Agreed, yet I'd still maintain that journalistic objectivity is at least theoretically possible, though journalistic stenography is far more probable. The difference lies in the knowledge possessed and the effort applied by the reporter. It's far easier to simply repeat whatever one opposing side says--e.g., lower marginal tax rates on the wealthy create jobs--than to do painstaking, time-consuming, validating research, or, as the case may be, refuting research, and apply it to the story's content.
The more interesting question, though, is that of hackery versus what Frum calls "partisan journalism." He's correct in his fundamental distinction: hacks tend to simply dismiss unfavorable facts, a la Dick Morris. But is spinning facts--accentuating favorable ones and de-emphasizing the unfavorable--and calling it an act of partisan journalism valid?
Perhaps I'm old-fashioned, but to me the term "journalism"--and all the writing thereunder--implies a sacred duty to consciously spin nothing, whereas "commentary," duly labeled, is ethically free to spin away. Newspaper columns and blogs are merely an immense buffet of prejudiced commentary of one sort or another; a place where Krugman spins with the same intensity as Frum, and where Dionne is as emphatic in his selected facts as Sullivan.

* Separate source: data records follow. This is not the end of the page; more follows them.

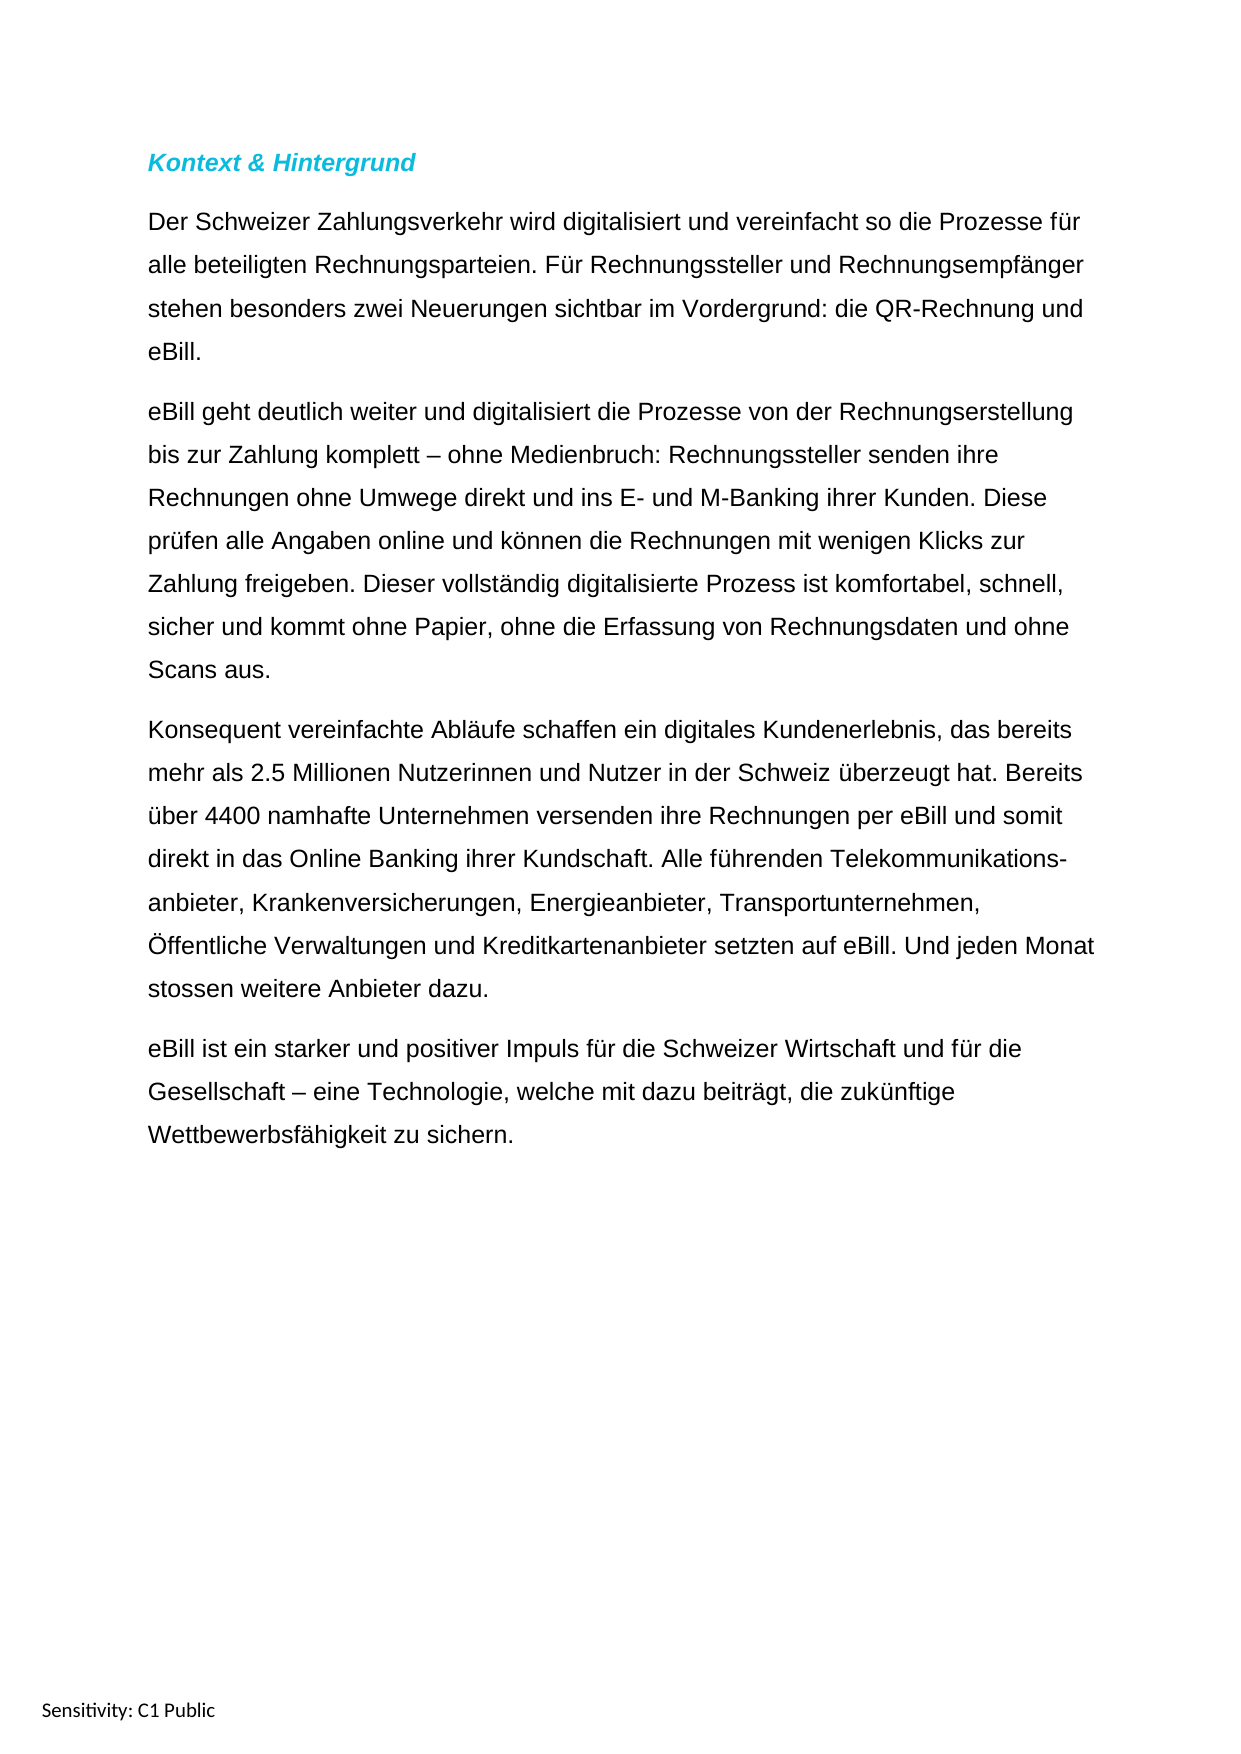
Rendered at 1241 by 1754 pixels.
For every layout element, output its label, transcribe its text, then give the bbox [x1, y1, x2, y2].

text Konsequent vereinfachte Abläufe schaffen ein digitales Kundenerlebnis, das bereits mehr als 2.5 Millionen Nutzerinnen und Nutzer in der Schweiz überzeugt hat. Bereits über 4400 namhafte Unternehmen versenden ihre Rechnungen per eBill und somit direkt in das Online Banking ihrer Kundschaft. Alle führenden Telekommunikations-anbieter, Krankenversicherungen, Energieanbieter, Transportunternehmen, Öffentliche Verwaltungen und Kreditkartenanbieter setzten auf eBill. Und jeden Monat stossen weitere Anbieter dazu. [148, 715, 1107, 1003]
text Kontext & Hintergrund [148, 148, 1107, 176]
text eBill geht deutlich weiter und digitalisiert die Prozesse von der Rechnungserstellung bis zur Zahlung komplett – ohne Medienbruch: Rechnungssteller senden ihre Rechnungen ohne Umwege direkt und ins E- und M-Banking ihrer Kunden. Diese prüfen alle Angaben online und können die Rechnungen mit wenigen Klicks zur Zahlung freigeben. Dieser vollständig digitalisierte Prozess ist komfortabel, schnell, sicher und kommt ohne Papier, ohne die Erfassung von Rechnungsdaten und ohne Scans aus. [148, 397, 1107, 684]
text Der Schweizer Zahlungsverkehr wird digitalisiert und vereinfacht so die Prozesse für alle beteiligten Rechnungsparteien. Für Rechnungssteller und Rechnungsempfänger stehen besonders zwei Neuerungen sichtbar im Vordergrund: die QR-Rechnung und eBill. [148, 207, 1107, 366]
text eBill ist ein starker und positiver Impuls für die Schweizer Wirtschaft und für die Gesellschaft – eine Technologie, welche mit dazu beiträgt, die zukünftige Wettbewerbsfähigkeit zu sichern. [148, 1034, 1107, 1191]
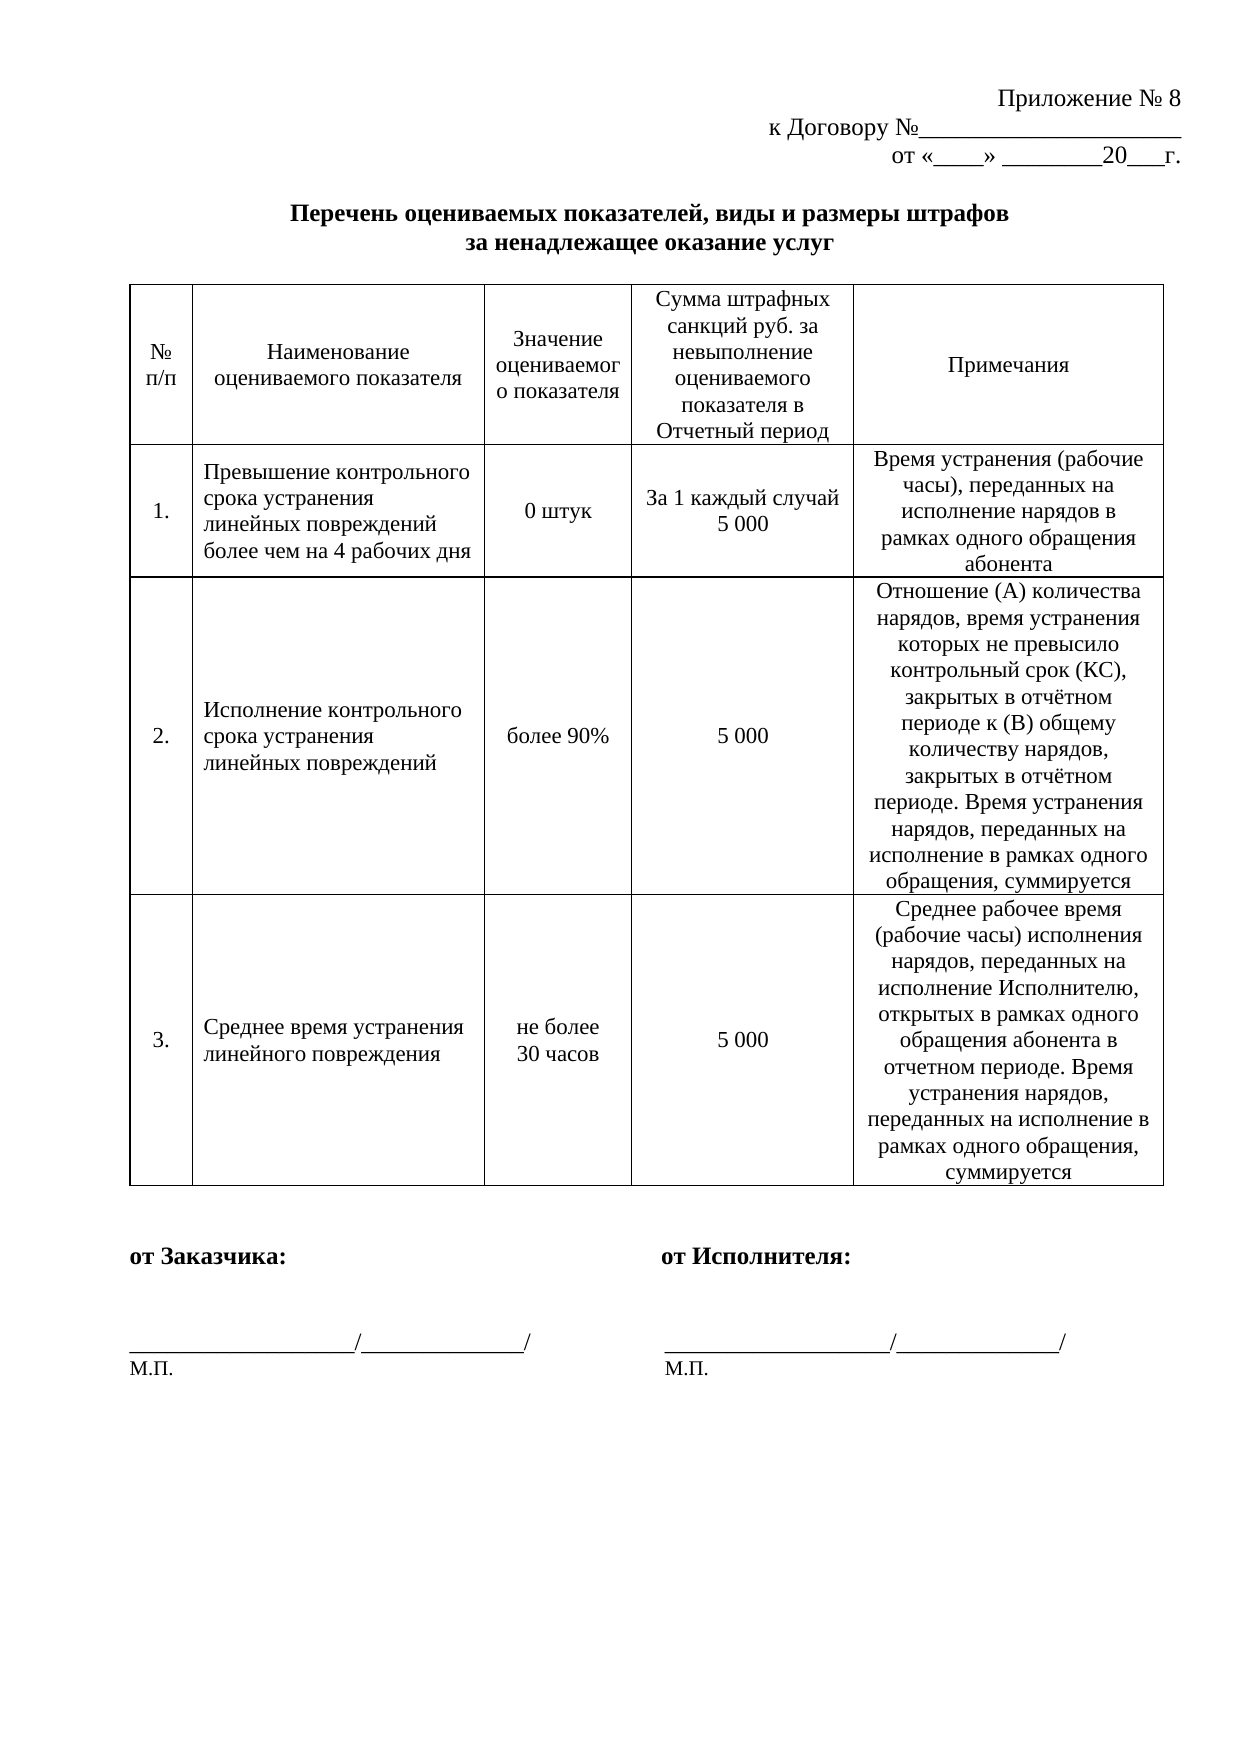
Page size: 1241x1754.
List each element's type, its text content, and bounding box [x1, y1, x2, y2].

text Перечень оцениваемых показателей, виды и размеры штрафов [118, 198, 1181, 227]
table_header № п/п [131, 285, 192, 443]
table_cell Превышение контрольного срока устранения линейных повреждений более чем на 4 рабочих дня [193, 445, 484, 576]
table_cell Среднее рабочее время (рабочие часы) исполнения нарядов, переданных на исполнение Исполнителю, открытых в рамках одного обращения абонента в отчетном периоде. Время устранения нарядов, переданных на исполнение в рамках одного обращения, суммируется [854, 895, 1163, 1184]
text Приложение № 8 [118, 83, 1181, 112]
table_cell 2. [131, 578, 192, 894]
table_header Примечания [854, 285, 1163, 443]
table_cell 1. [131, 445, 192, 576]
table_cell Среднее время устранения линейного повреждения [193, 895, 484, 1184]
table_cell не более 30 часов [485, 895, 631, 1184]
text от «____» ________20___г. [118, 141, 1181, 169]
table_cell Исполнение контрольного срока устранения линейных повреждений [193, 578, 484, 894]
table_cell Время устранения (рабочие часы), переданных на исполнение нарядов в рамках одного обращения абонента [854, 445, 1163, 576]
table_header от Исполнителя: __________________/_____________/ М.П. [650, 1241, 1181, 1380]
table_cell 5 000 [632, 895, 853, 1184]
table_header от Заказчика: __________________/_____________/ М.П. [118, 1241, 649, 1380]
table_cell 3. [131, 895, 192, 1184]
table_cell 0 штук [485, 445, 631, 576]
table_cell 5 000 [632, 578, 853, 894]
table_header Сумма штрафных санкций руб. за невыполнение оцениваемого показателя в Отчетный период [632, 285, 853, 443]
text за ненадлежащее оказание услуг [118, 227, 1181, 256]
table_cell За 1 каждый случай 5 000 [632, 445, 853, 576]
table_header Значение оцениваемого показателя [485, 285, 631, 443]
table_header Наименование оцениваемого показателя [193, 285, 484, 443]
table_cell Отношение (A) количества нарядов, время устранения которых не превысило контрольный срок (КС), закрытых в отчётном периоде к (B) общему количеству нарядов, закрытых в отчётном периоде. Время устранения нарядов, переданных на исполнение в рамках одного обращения, суммируется [854, 578, 1163, 894]
text к Договору №_____________________ [118, 112, 1181, 141]
table_cell более 90% [485, 578, 631, 894]
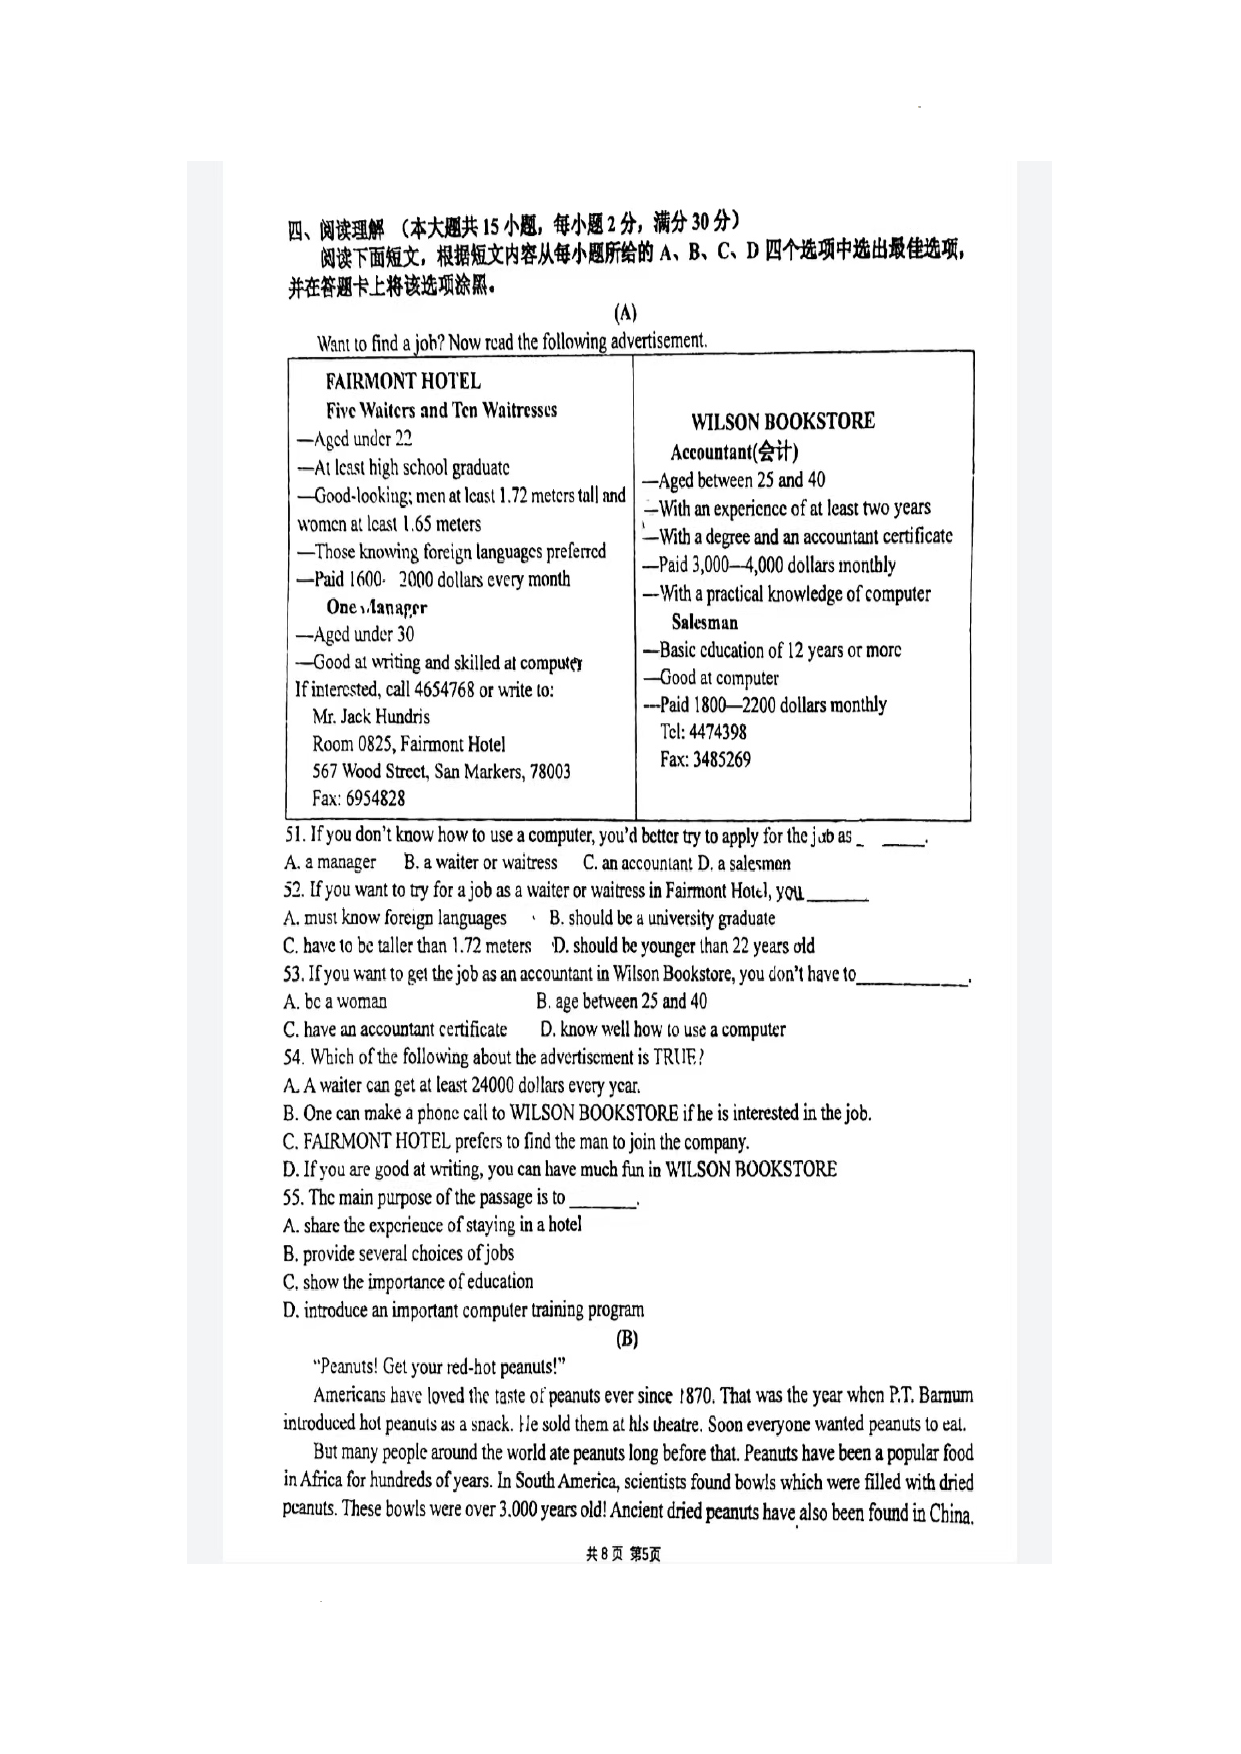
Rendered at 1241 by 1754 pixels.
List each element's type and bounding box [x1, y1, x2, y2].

picture [187, 161, 1052, 1564]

Or, perhaps I'm making something out of nothing. Frum calls one rather extreme side of this opinionated mess the "conservative entertainment complex," while I see an equally revolting progressive entertainment complex as well. Maybe whatever's in the middle is, as he says, "partisan journalism"? I'm just not sure. I'm kinda in the middle on this.
I do think total objectivity is impossible. The world is not black and white and attempting to both identify and include in reporting every nuance is next to impossible. At some point a journalist has to make decisions on what to and not to include in their reporting. His/her bias is bound to be reflected in that.
How would you describe something like this:
"Sen. X repeated his claim that cutting taxes helps job growth. However he did not provide any evidence to support that claim. Meanwhile, the CBO recently released a report indicating there is no evidence to support the Senator's claim."
Posted by: japa21 | November 16, 2012 at 04:21 PM
I agree there is a progressive entertainment complex. Ed Schultz, bless his well-meaning but bumbling heart, is the caricature face of it.
I don't believe, however, that it holds even 1/100th the influence over its titular political party that the right-wing version does over the GOP. Maybe if it grows larger and more raucous over the next couple decades as the conservative propaganda apparatus has, that will change.
Also, it's hard to properly categorize Krugman. He's not a partisan exactly, nor a typical pundit. He sometimes seems even more upset with Democrats than Republicans, because he expects sanity from the D's but has no such illusions he'll get it from R's.
But ultimately he's a partisan for Keynesian economics if anything, and tends to have the facts on his side more often than not. He does have a healthy ego, though, and I think he'd have as much trouble admitting error as his adversaries do, should he really get something big hilariously wrong.
He'd quickly ditch his clear yet very unenthusiastic preference for the Democrats if they became drunk on the supply-side Kool-Aid he so despises, however. Frum, even now, after all the GOP insanity, founed an utterly tortured rationalization for voting for a complete fraud like Mitt Romney. I give Krugman more credit than that.
Posted by: Turgidson | November 16, 2012 at 04:31 PM
Join the club. I very much doubt that truly objective journalism is possible. But it should always be the objective. A good rule of thumb is that the more objective a journalist claims to be the less likely they are to actually attempt to be objective.